The members of the group were cagey, keeping mostly to themselves.
The James F. Battin Federal Building is on the auction block — starting bid: $1 — and a group of seven men came out Wednesday afternoon to get a look under the hood and to kick the tires.
They weren't all prospective buyers. A few in the group were contractors hoping to connect with whoever ends up buying the building and offer their services.
The federal building is stuffed with asbestos. It's in the floor tiles, under the floor tiles, in the ceiling tiles, above the ceiling tiles and on the walls.
"You can actually see the spray-on asbestos if you look up there," Kimberly Barnett told the tour group, pointing to the ceiling in one of the service rooms.
Barnett, a property manager with the federal General Services Administration, led the tour.
Dallas Cranford owns and operates Liberty Environmental, and one of the services he offers is asbestos abatement. So he showed up for a peek.
"It's a tough building for abatement," he said.
He also pointed out that whoever ends up buying the building wouldn't be required to clean up the asbestos. The building operates now with it, he pointed out.
But even without a requirement, the buyer would probably choose to clean it up. A clean bill of health will make people — investors, future tenants, whoever — more comfortable, he said.
Rick Kirn, who works for Schroeder Contracting, also was on the tour. He said cleaning up a building this size, more than 221,000 square feet, would be a huge project.
"They've gotta figure out what they're gonna do," he said.
So far, no bids have been placed on the building. A few of the potential buyers on the tour said until there's a specific closing date, there probably won't be any bids.
GSA will announce when the auction is closing when “sufficient marketing efforts have been met” and potential bidders have had a chance to inspect the property.

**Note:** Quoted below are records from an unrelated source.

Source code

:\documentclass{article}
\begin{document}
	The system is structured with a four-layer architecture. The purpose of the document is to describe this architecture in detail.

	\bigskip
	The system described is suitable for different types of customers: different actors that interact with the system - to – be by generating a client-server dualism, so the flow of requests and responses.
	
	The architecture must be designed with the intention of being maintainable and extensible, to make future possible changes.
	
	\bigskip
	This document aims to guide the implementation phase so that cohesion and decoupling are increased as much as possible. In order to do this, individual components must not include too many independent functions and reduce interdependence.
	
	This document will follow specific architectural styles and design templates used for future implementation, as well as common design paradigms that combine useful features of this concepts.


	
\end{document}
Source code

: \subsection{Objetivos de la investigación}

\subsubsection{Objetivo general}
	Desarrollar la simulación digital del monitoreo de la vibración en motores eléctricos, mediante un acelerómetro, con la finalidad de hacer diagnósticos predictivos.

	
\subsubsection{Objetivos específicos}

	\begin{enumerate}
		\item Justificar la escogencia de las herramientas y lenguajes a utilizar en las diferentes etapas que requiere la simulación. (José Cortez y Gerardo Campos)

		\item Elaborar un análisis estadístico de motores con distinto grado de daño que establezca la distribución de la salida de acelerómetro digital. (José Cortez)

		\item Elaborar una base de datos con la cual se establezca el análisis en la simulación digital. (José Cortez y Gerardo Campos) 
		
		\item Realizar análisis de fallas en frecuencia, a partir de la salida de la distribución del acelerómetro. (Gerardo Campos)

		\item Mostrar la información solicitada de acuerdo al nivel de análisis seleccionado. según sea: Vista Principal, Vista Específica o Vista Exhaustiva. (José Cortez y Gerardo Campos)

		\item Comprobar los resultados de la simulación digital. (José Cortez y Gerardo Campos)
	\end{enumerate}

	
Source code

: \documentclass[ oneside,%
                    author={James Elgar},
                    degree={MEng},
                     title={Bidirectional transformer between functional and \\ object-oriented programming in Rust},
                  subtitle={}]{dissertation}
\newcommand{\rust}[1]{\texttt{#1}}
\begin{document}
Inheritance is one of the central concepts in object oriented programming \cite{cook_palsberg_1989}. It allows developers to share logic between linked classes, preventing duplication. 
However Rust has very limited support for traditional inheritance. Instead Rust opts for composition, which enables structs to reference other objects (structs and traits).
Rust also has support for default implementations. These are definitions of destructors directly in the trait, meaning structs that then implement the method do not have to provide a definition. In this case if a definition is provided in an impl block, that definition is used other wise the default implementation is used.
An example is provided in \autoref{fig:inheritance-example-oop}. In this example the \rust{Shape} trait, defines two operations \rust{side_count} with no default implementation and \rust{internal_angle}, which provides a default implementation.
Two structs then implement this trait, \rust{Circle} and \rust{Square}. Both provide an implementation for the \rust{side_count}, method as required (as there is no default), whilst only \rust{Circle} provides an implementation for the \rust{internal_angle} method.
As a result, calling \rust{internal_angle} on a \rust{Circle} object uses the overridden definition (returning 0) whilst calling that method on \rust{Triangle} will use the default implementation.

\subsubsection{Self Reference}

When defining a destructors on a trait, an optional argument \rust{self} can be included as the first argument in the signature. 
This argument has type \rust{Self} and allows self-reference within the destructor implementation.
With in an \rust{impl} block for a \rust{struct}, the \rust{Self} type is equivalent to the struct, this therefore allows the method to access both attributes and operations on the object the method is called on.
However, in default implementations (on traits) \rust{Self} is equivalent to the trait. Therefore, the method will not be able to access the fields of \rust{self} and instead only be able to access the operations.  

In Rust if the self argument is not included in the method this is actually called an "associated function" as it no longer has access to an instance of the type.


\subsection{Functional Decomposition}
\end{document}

Charlie Holden was one of those people on the tour inspecting the property. He didn't want to say what he was looking for or even if he was interested in buying.
"Just looking," he said.
Surmising what he saw, he added, "It's a big project. A really big project."
And it's not just the asbestos. As Barnett led the group into the subbasement, water stains streaked across the floor, and some of the concrete had corroded away.

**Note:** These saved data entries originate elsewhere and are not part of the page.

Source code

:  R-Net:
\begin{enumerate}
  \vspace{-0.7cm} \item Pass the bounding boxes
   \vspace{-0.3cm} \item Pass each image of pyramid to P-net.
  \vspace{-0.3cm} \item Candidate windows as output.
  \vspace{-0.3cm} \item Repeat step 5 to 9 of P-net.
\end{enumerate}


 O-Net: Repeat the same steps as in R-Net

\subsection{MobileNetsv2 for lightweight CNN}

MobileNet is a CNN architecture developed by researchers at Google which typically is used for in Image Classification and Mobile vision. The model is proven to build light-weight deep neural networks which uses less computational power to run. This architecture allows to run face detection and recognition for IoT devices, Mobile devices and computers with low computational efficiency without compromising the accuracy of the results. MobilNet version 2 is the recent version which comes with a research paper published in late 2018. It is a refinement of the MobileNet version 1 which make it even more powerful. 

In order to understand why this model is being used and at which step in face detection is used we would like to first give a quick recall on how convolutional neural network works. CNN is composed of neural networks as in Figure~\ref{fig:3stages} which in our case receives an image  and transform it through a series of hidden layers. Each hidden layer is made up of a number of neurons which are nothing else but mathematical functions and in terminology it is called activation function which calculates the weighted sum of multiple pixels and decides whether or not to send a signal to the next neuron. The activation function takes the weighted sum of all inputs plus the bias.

"As you can see, we have a huge groundwater issue," Barnett told the group.
They've tried three or four times to fix the problem, she said. Each time they've been unsuccessful.
"So we let the water come in and we pump it out," she said.
Alan Anseth with Yellowstone Electric Co. was on the tour at the request of a third party. He didn't want to say much more than that.
"I'm looking at things to help," he offered up.
However, he did point out that Yellowstone Electric was one of the original contractors on the building when the courthouse was built in 1965.
"It's a great building," he said.
As Barnett finished up the tour and led the group out of the lobby, she pointed to a sculpted metal wall mural depicting Montanans at work. It's massive, completed years ago by local artist Lyndon Pomeroy.
"The mural," she said, "comes with the building."